Create 2D embeddings for visualization in FiftyOne using multiple techniques.

In [None]:
# Method 1: PCA-based embeddings
from sklearn.decomposition import PCA

print("Computing PCA embeddings...")
pca = PCA(n_components=2)
pca_embeddings = pca.fit_transform(all_features)
print(f"✅ PCA embeddings shape: {pca_embeddings.shape}")
print(f"   Explained variance: {pca.explained_variance_ratio_.sum():.2%}")

In [None]:
# Method 2: UMAP-based embeddings (if available)
try:
    import umap
    print("Computing UMAP embeddings...")
    reducer = umap.UMAP(n_components=2, random_state=42, n_neighbors=15)
    umap_embeddings = reducer.fit_transform(all_features)
    print(f"✅ UMAP embeddings shape: {umap_embeddings.shape}")
except ImportError:
    print("⚠️ UMAP not installed. Install with: pip install umap-learn")
    umap_embeddings = None

In [None]:
# Method 3: Anomaly score-based circular embeddings
print("Computing anomaly-based embeddings...")
# Map anomaly scores to a circle for intuitive visualization
# Normal samples (low scores) near center, anomalies (high scores) on periphery
angles = anomaly_scores * 2 * np.pi
radii = anomaly_scores
anomaly_embeddings = np.column_stack([
    radii * np.cos(angles),
    radii * np.sin(angles)
])
print(f"✅ Anomaly embeddings shape: {anomaly_embeddings.shape}")

In [None]:
# Visualize all embeddings
n_methods = 3 if umap_embeddings is not None else 2
fig, axes = plt.subplots(1, n_methods, figsize=(6*n_methods, 5))

# PCA visualization
axes[0].scatter(pca_embeddings[healthy_mask, 0], pca_embeddings[healthy_mask, 1], 
               c='green', alpha=0.5, label='Normal', s=10)
axes[0].scatter(pca_embeddings[~healthy_mask, 0], pca_embeddings[~healthy_mask, 1], 
               c='red', alpha=0.5, label='Anormal', s=10)
axes[0].set_title('PCA Embeddings')
axes[0].legend()
axes[0].grid(True, alpha=0.3)

# Anomaly score visualization
axes[1].scatter(anomaly_embeddings[healthy_mask, 0], anomaly_embeddings[healthy_mask, 1], 
               c='green', alpha=0.5, label='Normal', s=10)
axes[1].scatter(anomaly_embeddings[~healthy_mask, 0], anomaly_embeddings[~healthy_mask, 1], 
               c='red', alpha=0.5, label='Anormal', s=10)
axes[1].set_title('Anomaly Score Embeddings (Circular)')
axes[1].legend()
axes[1].grid(True, alpha=0.3)

# UMAP visualization (if available)
if umap_embeddings is not None:
    axes[2].scatter(umap_embeddings[healthy_mask, 0], umap_embeddings[healthy_mask, 1], 
                   c='green', alpha=0.5, label='Normal', s=10)
    axes[2].scatter(umap_embeddings[~healthy_mask, 0], umap_embeddings[~healthy_mask, 1], 
                   c='red', alpha=0.5, label='Anormal', s=10)
    axes[2].set_title('UMAP Embeddings')
    axes[2].legend()
    axes[2].grid(True, alpha=0.3)

plt.tight_layout()
plt.show()

## 8. Add Results to FiftyOne Dataset

In [None]:
# Add anomaly scores to dataset
print("Adding PaDiM results to FiftyOne dataset...")

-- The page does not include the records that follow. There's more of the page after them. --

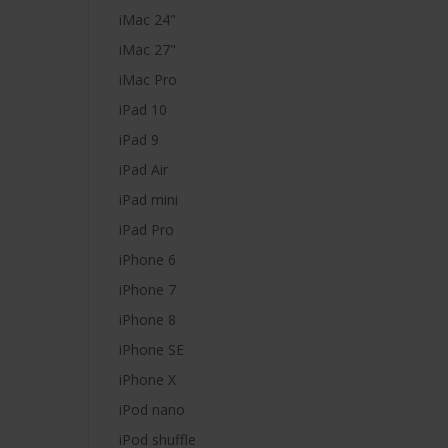
iMac 24"
iMac 27"
iMac Pro
iPad 10
iPad 9
iPad Air
iPad mini
iPad Pro
iPhone 6
iPhone 7
iPhone 8
iPhone SE
iPhone X
iPod nano
iPod shuffle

for sample_id, score in tqdm(zip(sample_ids, anomaly_scores), 
                             total=len(sample_ids), 
                             desc="Updating samples"):
    sample = dataset[sample_id]
    sample["padim_score"] = float(score)
    sample.save()

print("✅ Anomaly scores added to dataset")

In [None]:
# Add PCA visualization to FiftyOne
print("\nAdding PCA visualization to FiftyOne...")
fob.compute_visualization(
    dataset,
    embeddings=pca_embeddings,
    brain_key="padim_pca",
    method="manual"
)
print("✅ Added 'padim_pca' visualization")

In [None]:
# Add anomaly score visualization to FiftyOne
print("\nAdding anomaly score visualization to FiftyOne...")
fob.compute_visualization(
    dataset,
    embeddings=anomaly_embeddings,
    brain_key="padim_anomaly",
    method="manual"
)
print("✅ Added 'padim_anomaly' visualization")

In [None]:
# Add UMAP visualization if computed
if umap_embeddings is not None:
    print("\nAdding UMAP visualization to FiftyOne...")
    fob.compute_visualization(
        dataset,
        embeddings=umap_embeddings,
        brain_key="padim_umap",
        method="manual"
    )
    print("✅ Added 'padim_umap' visualization")

## 10. Launch FiftyOne App

In [None]:
# Launch FiftyOne app to explore results
print("Launching FiftyOne app...")
print("\nYou can now:")
print("  • Sort by 'padim_score' to find most anomalous leaves")
print("  • Use the embeddings panel to explore clusters")
print("  • Filter samples by score threshold")
print("  • Compare normal vs anormal samples visually")

session = fo.launch_app(dataset)

# Create a view of the most anomalous samples
anomalous_view = dataset.sort_by("padim_score", reverse=True).limit(100)
session.view = anomalous_view

print("\n✨ Top 100 most anomalous samples displayed in app")